Exercise goal
Find the lines of data that contain the string "connections", then list them.
=== Exercise data ===
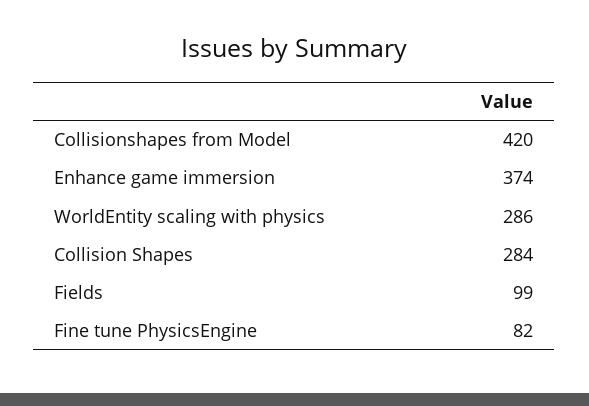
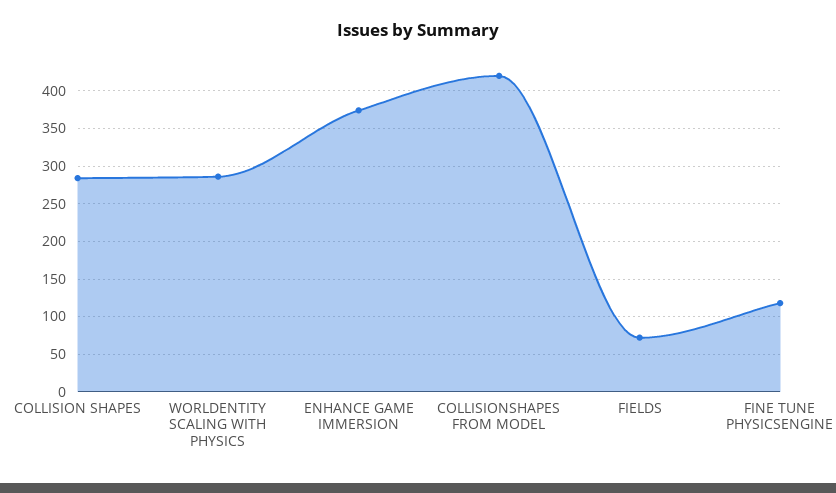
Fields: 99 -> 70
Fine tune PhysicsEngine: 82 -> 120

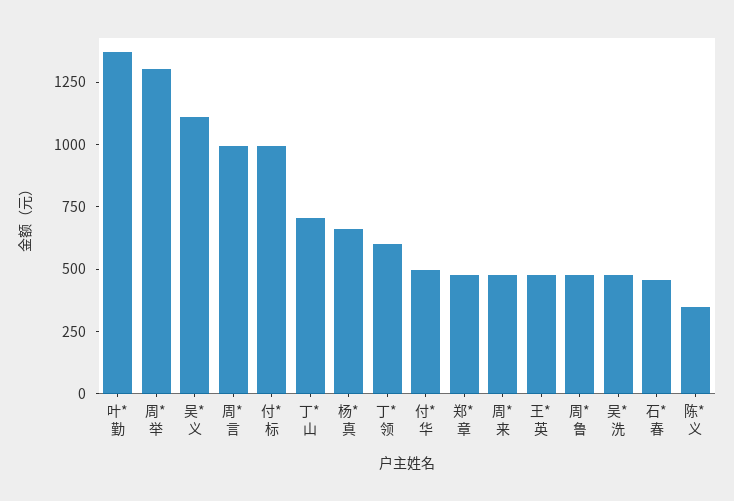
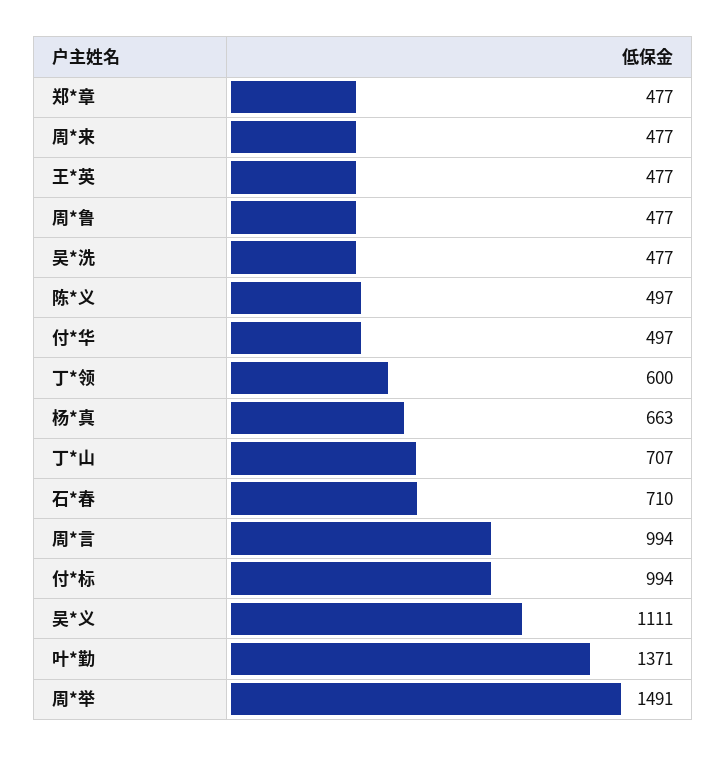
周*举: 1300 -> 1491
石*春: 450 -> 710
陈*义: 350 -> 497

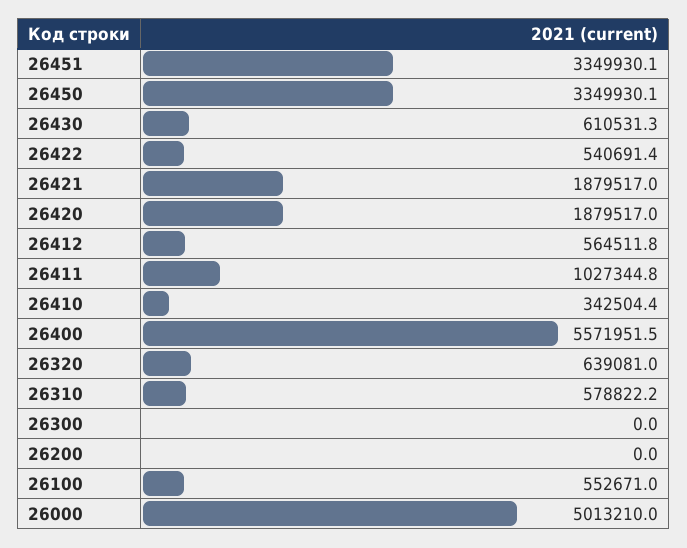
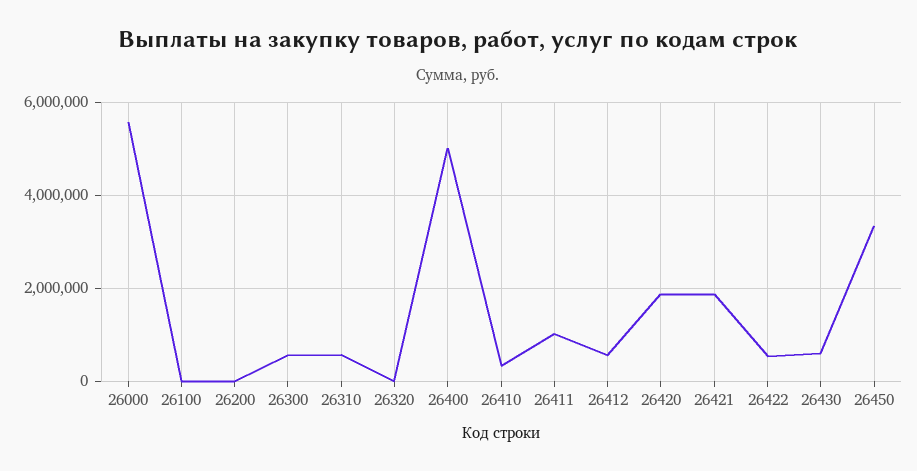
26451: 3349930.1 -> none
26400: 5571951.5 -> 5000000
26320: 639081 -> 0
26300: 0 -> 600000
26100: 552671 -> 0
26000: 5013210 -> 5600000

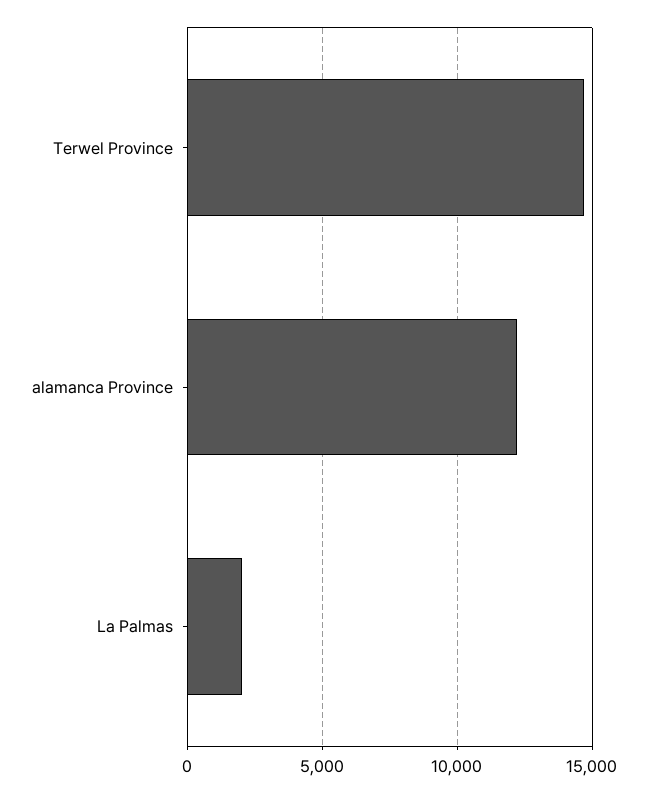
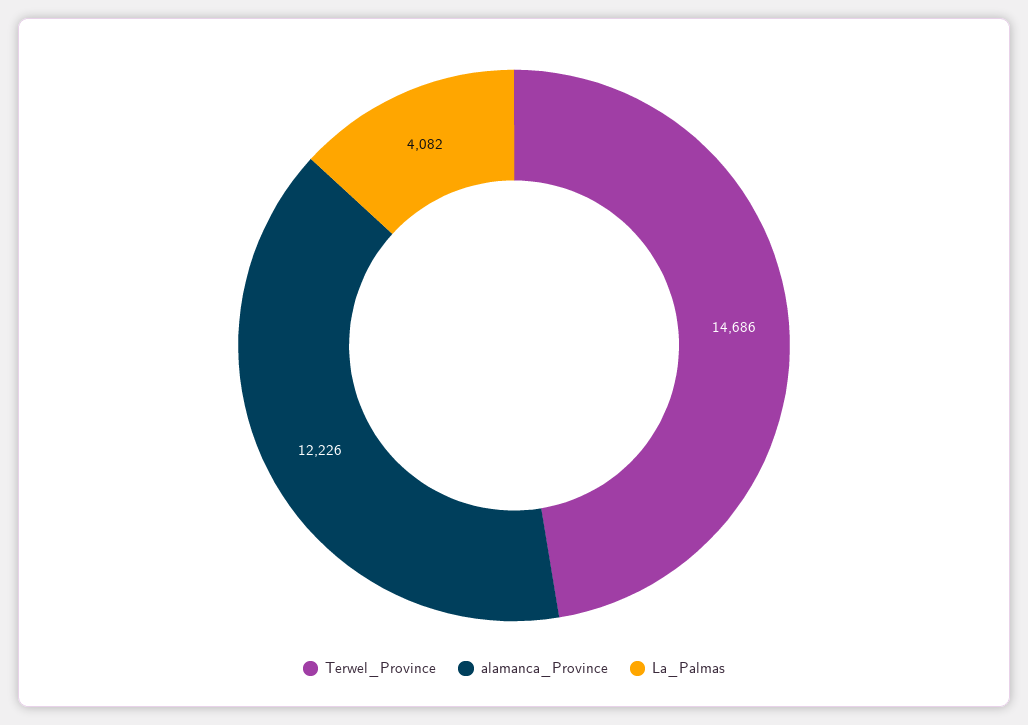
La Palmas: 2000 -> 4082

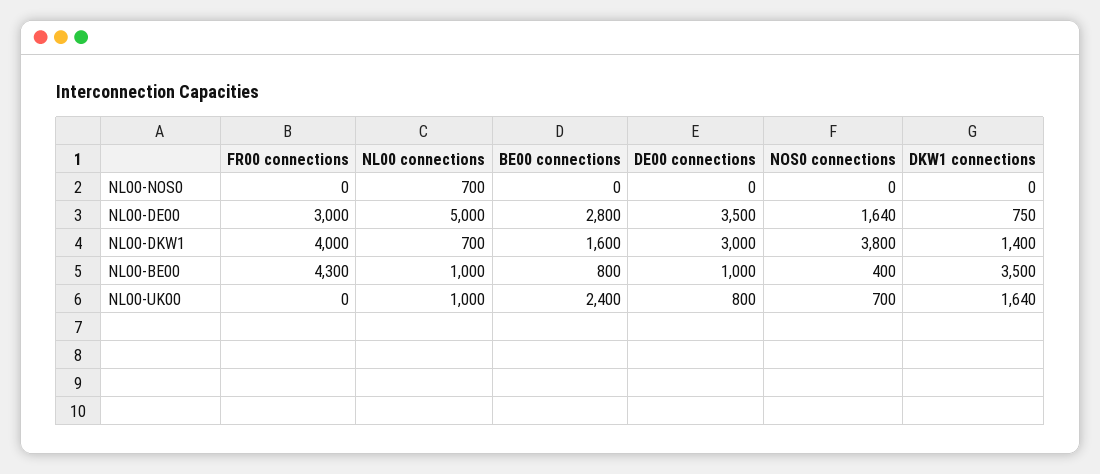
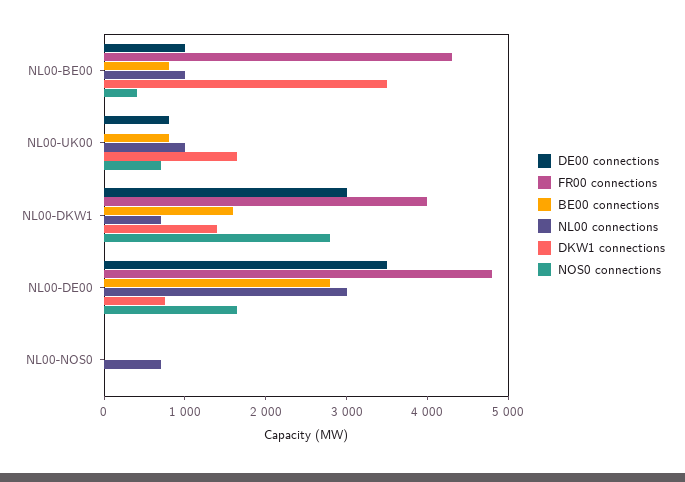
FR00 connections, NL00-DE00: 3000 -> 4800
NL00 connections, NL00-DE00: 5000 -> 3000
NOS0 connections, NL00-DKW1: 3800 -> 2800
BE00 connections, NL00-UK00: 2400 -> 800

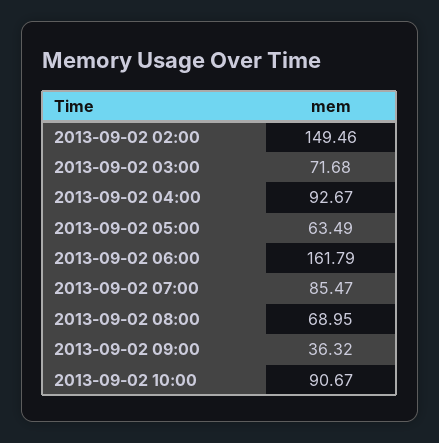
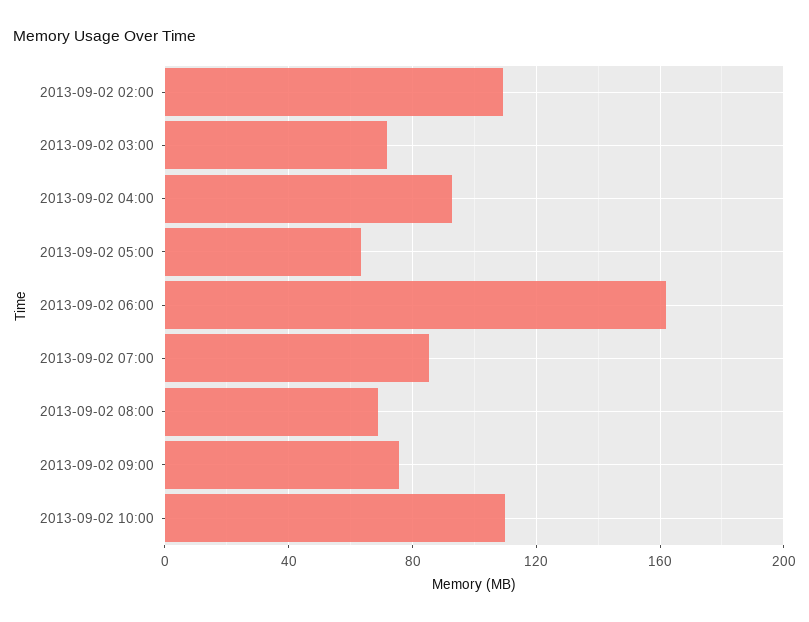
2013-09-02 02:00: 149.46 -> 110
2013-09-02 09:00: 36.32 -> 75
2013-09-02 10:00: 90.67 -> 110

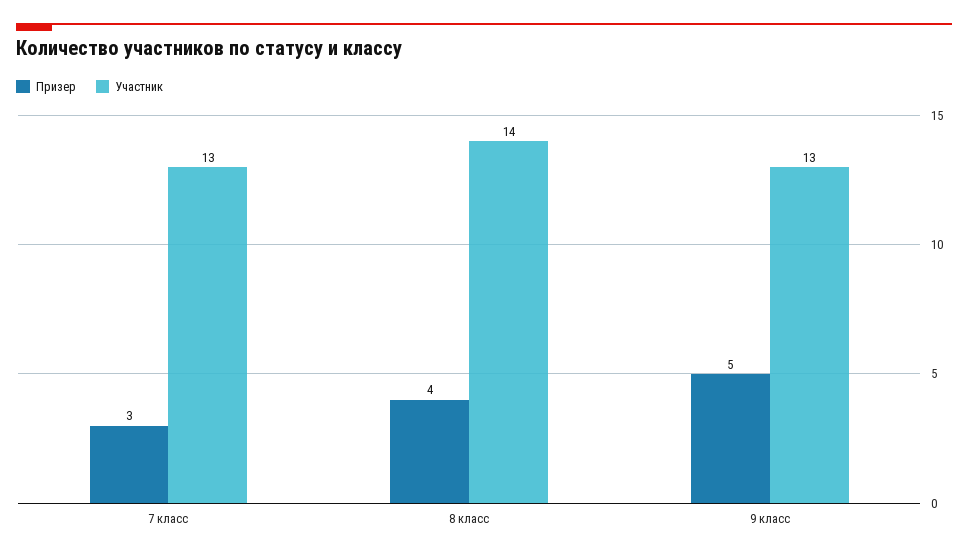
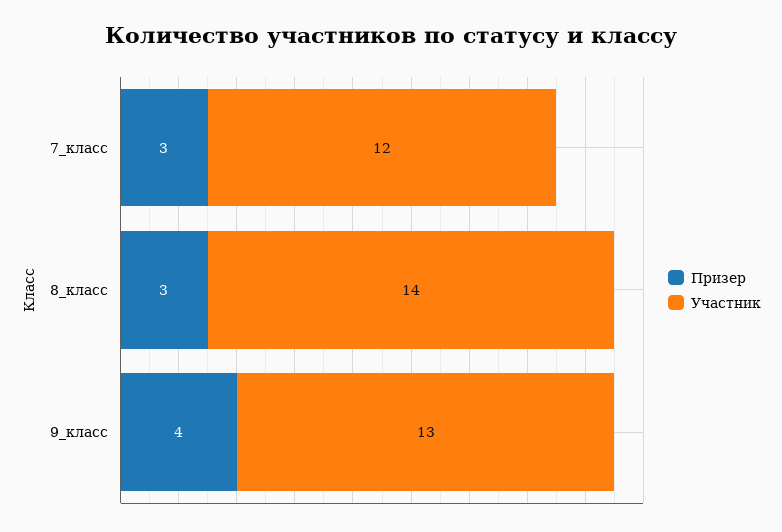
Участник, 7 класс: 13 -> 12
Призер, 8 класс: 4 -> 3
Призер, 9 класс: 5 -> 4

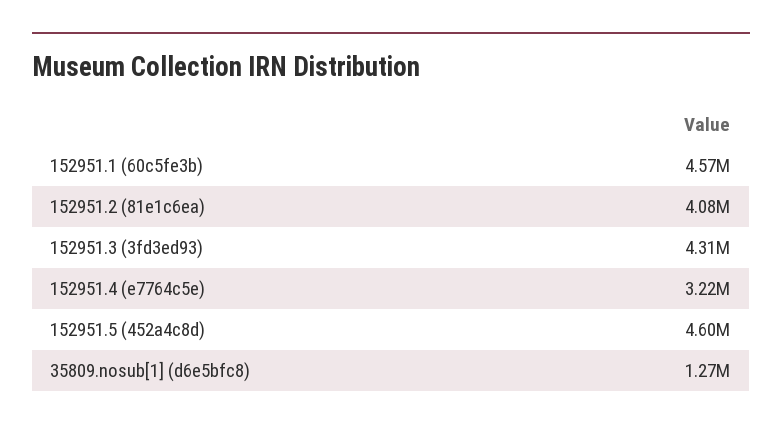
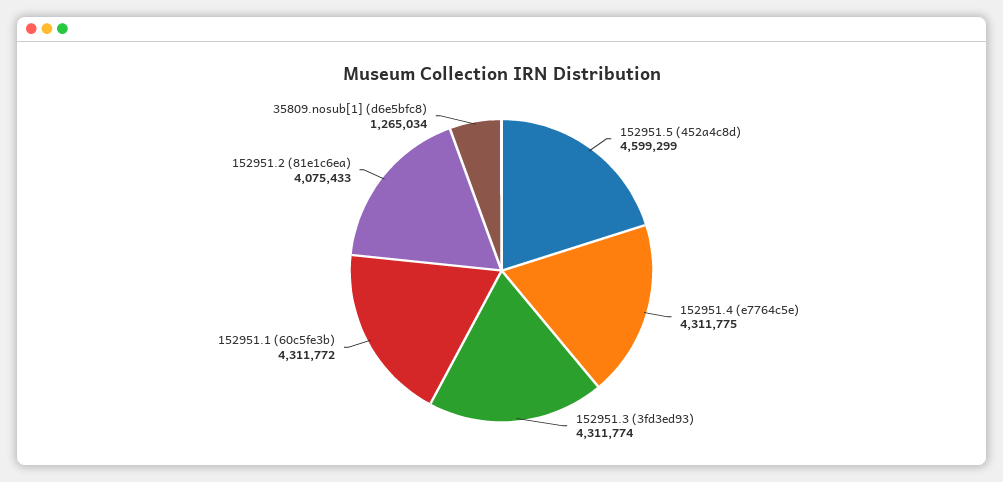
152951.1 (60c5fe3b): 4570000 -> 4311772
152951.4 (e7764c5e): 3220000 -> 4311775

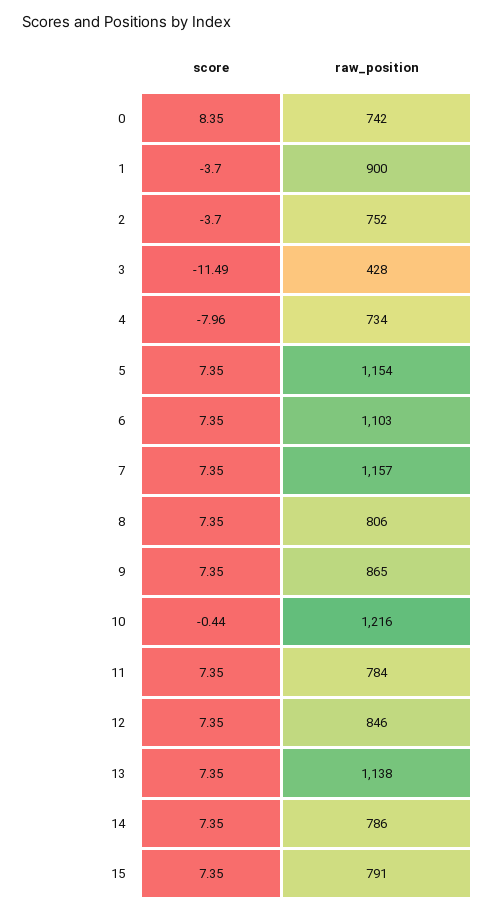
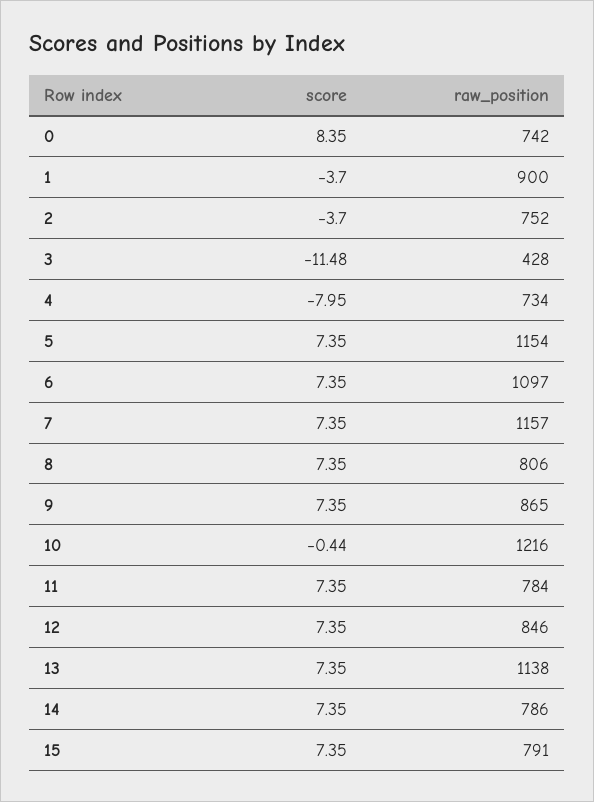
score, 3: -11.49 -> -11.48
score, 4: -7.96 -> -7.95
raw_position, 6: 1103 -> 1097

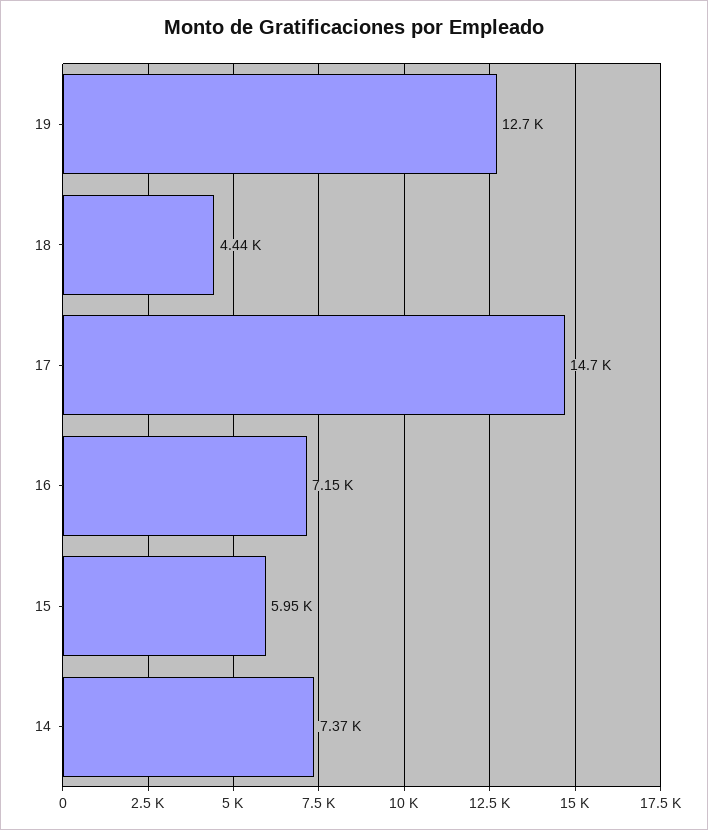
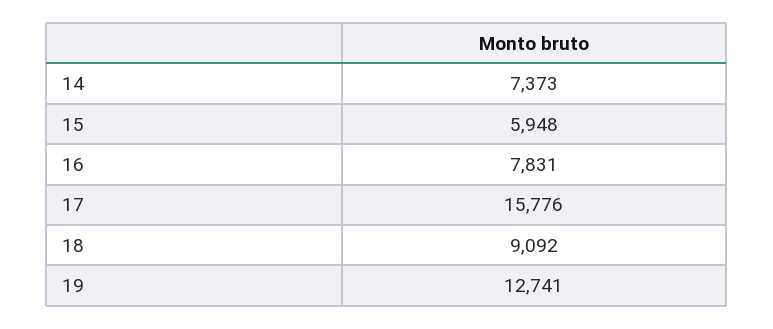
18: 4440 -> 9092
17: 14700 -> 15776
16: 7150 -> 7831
===
Answer to this exercise
FR00 connections, NL00-DE00: 3000 -> 4800
NL00 connections, NL00-DE00: 5000 -> 3000
NOS0 connections, NL00-DKW1: 3800 -> 2800
BE00 connections, NL00-UK00: 2400 -> 800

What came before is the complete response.